WHAT YOU SHOULD DO: Answer with a single number, the count of lines in the material below that contain the word "down".

RECORDS FOR THE EXERCISE:
------------------------------------------------------------------------

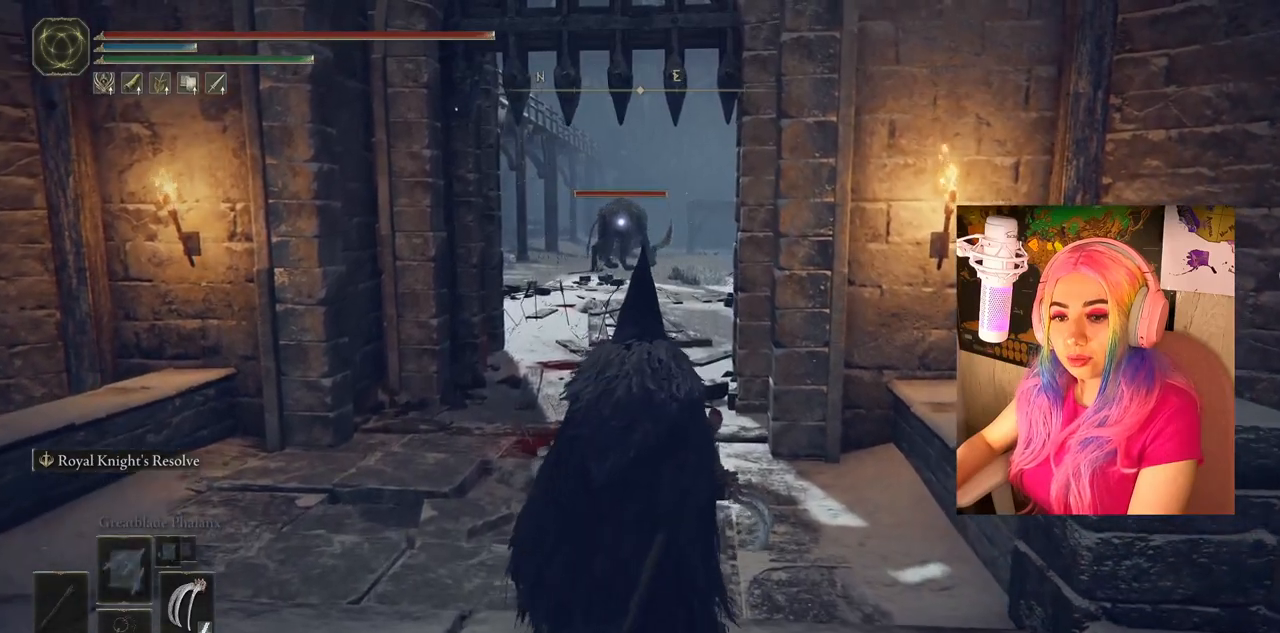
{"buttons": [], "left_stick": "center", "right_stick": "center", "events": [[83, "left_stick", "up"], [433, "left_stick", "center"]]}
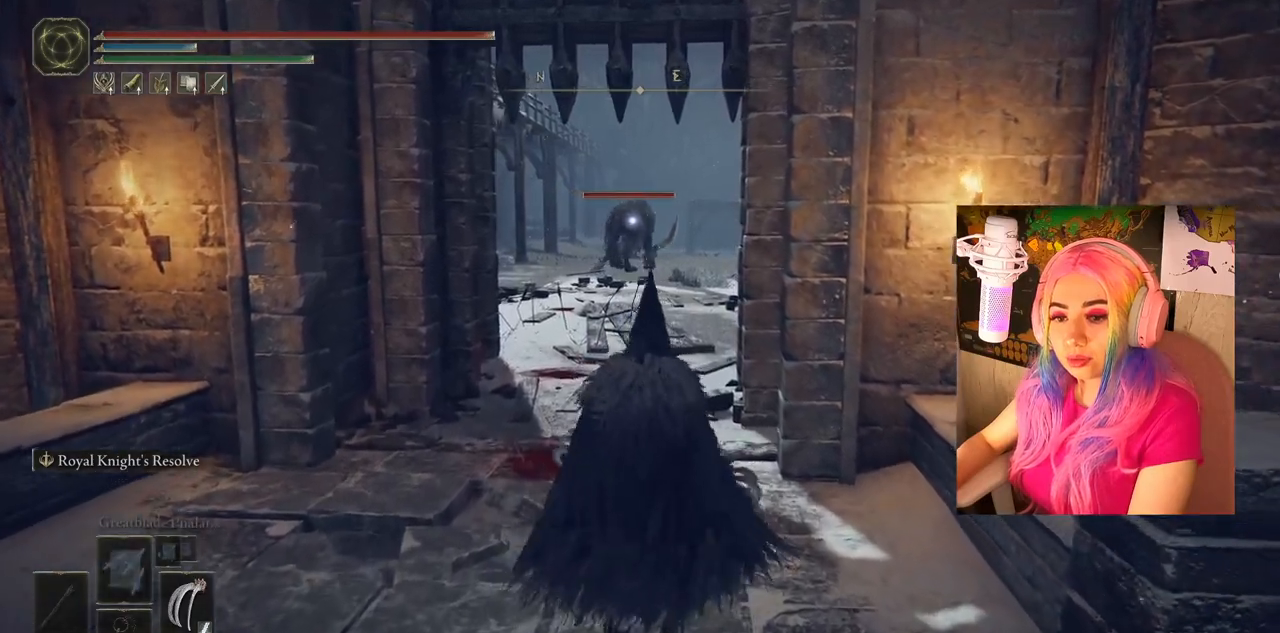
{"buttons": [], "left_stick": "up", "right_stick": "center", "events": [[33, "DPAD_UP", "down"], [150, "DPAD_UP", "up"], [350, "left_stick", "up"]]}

------------------------------------------------------------------------

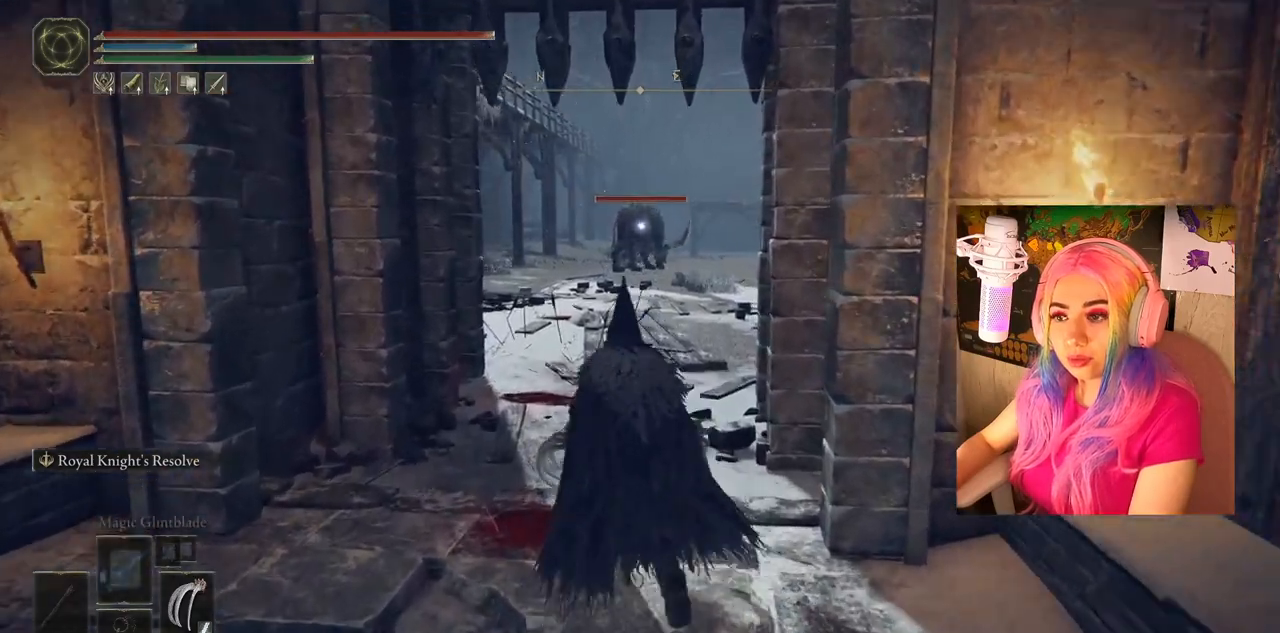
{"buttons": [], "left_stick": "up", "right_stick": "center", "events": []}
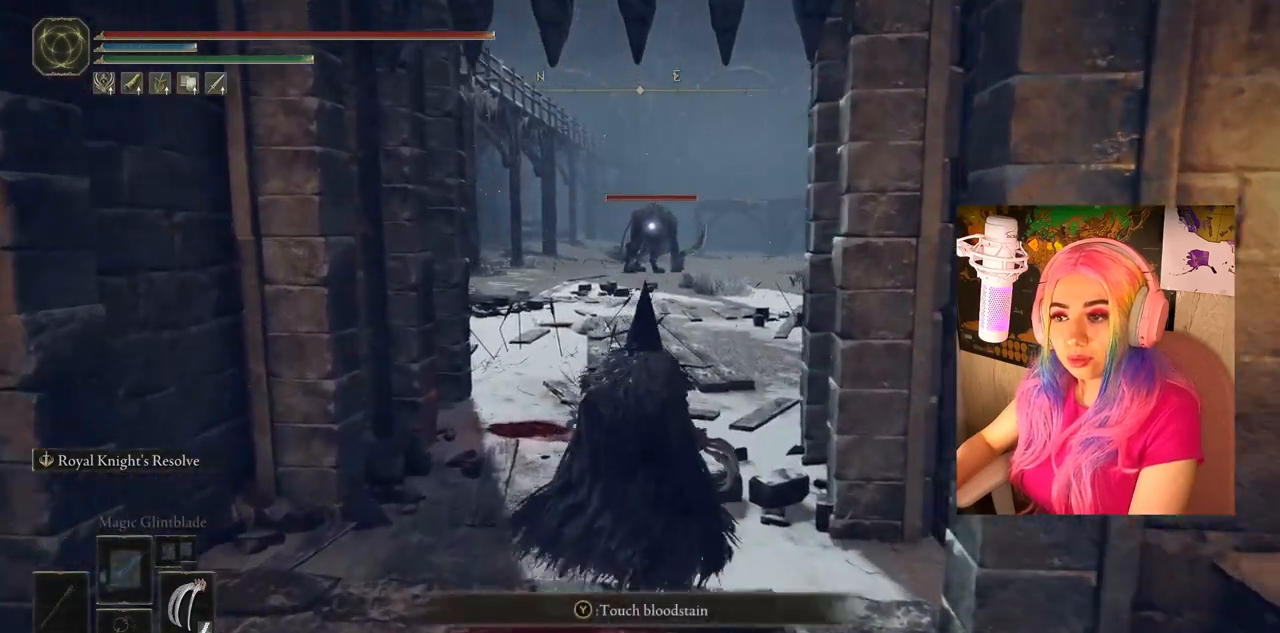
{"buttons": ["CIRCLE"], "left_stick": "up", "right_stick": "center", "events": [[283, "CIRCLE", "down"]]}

------------------------------------------------------------------------

SOLUTION TO THE EXERCISE: 2